Keeping a research journal

How can this help you in collections and in primary source research?

Primary source research is inquiry-based. This means that you will be asking questions based upon what you observe in the primary sources. You won't go into a collection with an argument in mind, or looking for a specific thing. Rather, you will lead with curiosity and allow the materials you find to guide you to new questions, new connections and new knowledge.

The best way to make the most out of your interactions with these collections is to keep a detailed research journal each time you handle materials. 

  • Plan out realistically how many times you will be able to visit these collections. You'll find it's not as often as you'd like.
  • It is very common to brush off a seemingly insignificant piece of material in a box, only later in your research to realize you may have missed something important. You will be left wishing you had taken better notes.
  • Analyze sources much like we will during our hands on sessions in the collections. Ask questions, decide what you need to learn to contextualize. 
  • When you're able to, take pictures.
  • Be reflective. Take a moment to synthesize your thoughts after your visit. Write down questions you have or impressions of the collection, its creators.
  • Ask yourself, why was this collected by UT, or at all? Why do we provide access to this collection? Use finding aids and archivists to learn about the origins of a collection to learn how it fits in with other collections UT has.

Journal Prompts

January 28th: Searching in TARO, using finding aids and subject guides

  • Record keyword strategies - what terms work in TARO? Do terms in promising entries lead  you to other ideas to explore?
  • Record potential collections to explore - make a list of collections that look promising and explore related collections if possible.

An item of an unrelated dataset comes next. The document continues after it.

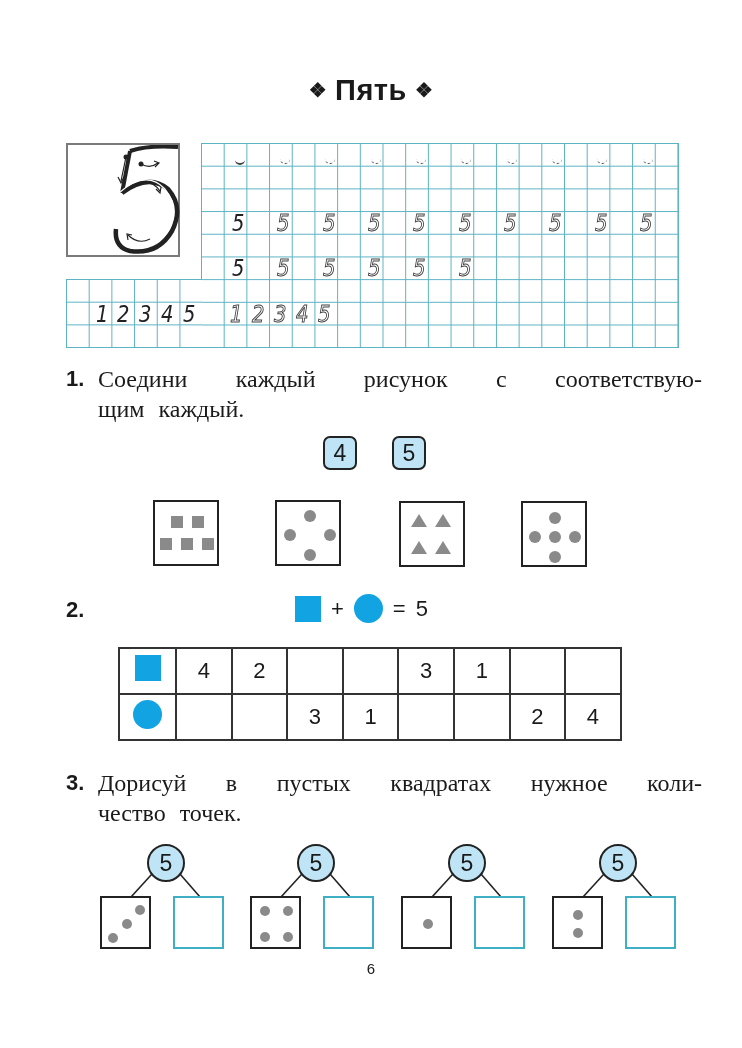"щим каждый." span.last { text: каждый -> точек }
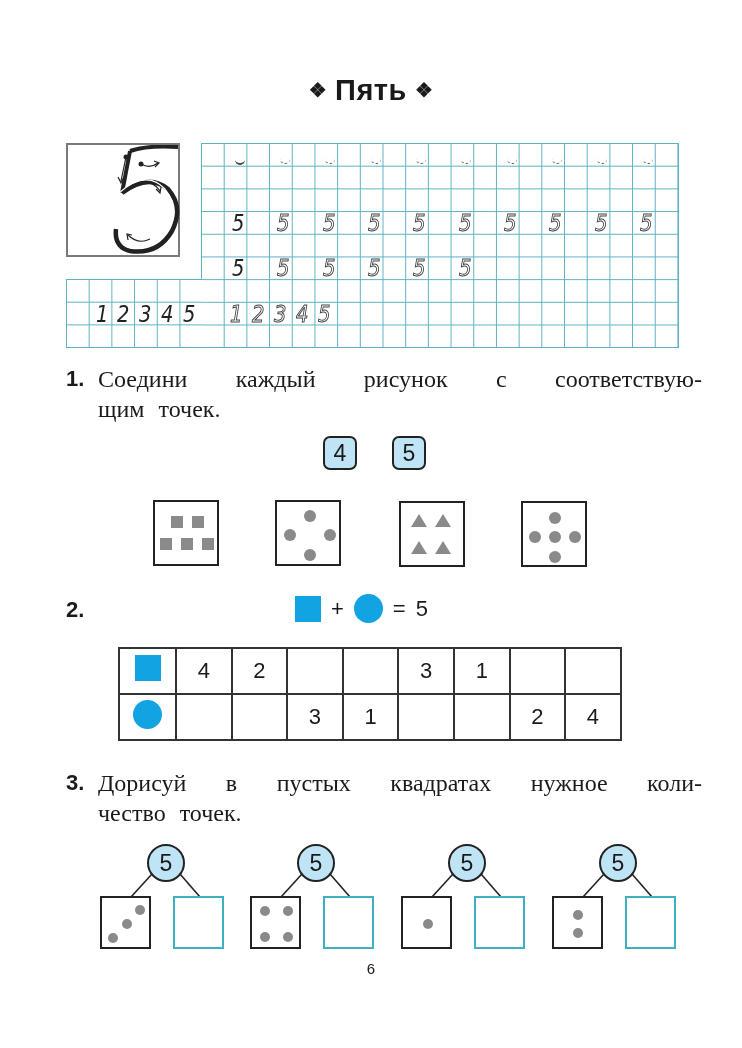"Дорисуй в пустых квадратах нужное" span.last { order: before "чество точек." -> after "чество точек." }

Think about back up plans.
  • Record current thought processes - what am I interested? Why does THIS record interest me?
  • Record thoughts about scope: how many linear feet or boxes are in this collection? Is it manuscripts, photos or is it AV materials I will need to watch? Are they labeled meaningfully?
  • Start asking questions before you plan to see the collection so you will be goal driven during the sessions.
    • ex: There are a images in this box: who is identified in the images?
    • ex. There is a diary in this box. Whose is it? What is their perspective? How old were they when they wrote it?